Passage provided:
So if you have any statement $P$ you can prove for all categories, that statement will be valid for $\mathcal{C}^{op}$. In particular, the statement that $P$ is true for $\mathcal{C}^{op}$ implies the "dual version of $P$" is true for $\mathcal{C}$. This is how you can dualize theorems "for free" in category theory: if $P$ is true in all categories, then the dual of $P$ is also true in all categories (by applying $P$ to the opposite category).

However, this only works if you know $P$ is true in all categories. So for instance, in the category $\mathtt{Set}$ it is true that if $X$ is an object and there exists a map from $X$ to an initial object, then $X$ is initial. (Concretely, if there is a map from $X$ to the empty set, $X$ must be empty.) The dual statement would be that if $X$ is an object and there exists a map from a terminal object to $X$, then $X$ is terminal. This statement is not true in $\mathtt{Set}$! (Indeed, any nonempty set $X$ has a map from a terminal object.)

Input data:
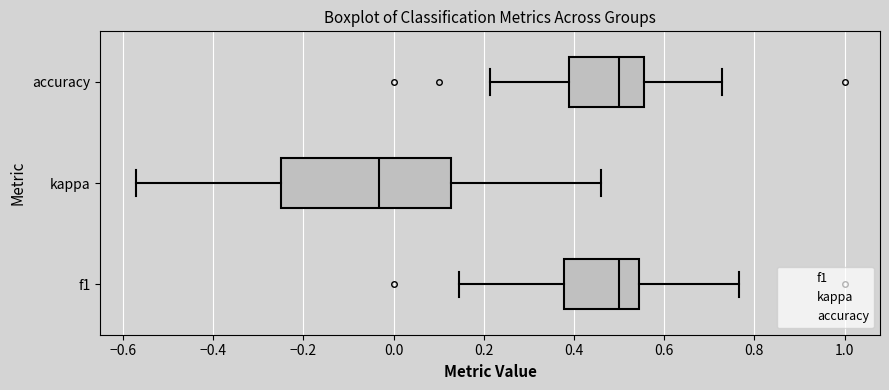

Comparing the boxes themselves (not the whiskers), which one is the widest?

kappa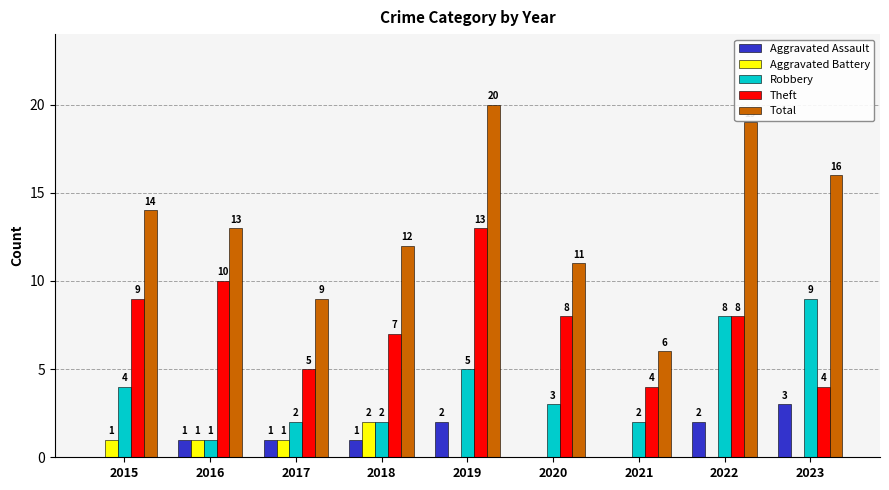

At which label does Robbery first exceed 3?

2015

Work task: According to the passage on duality in category theory, what must be true of a set $X$ if there is a map from $X$ to the empty set?

Answer space: $X$ must be empty.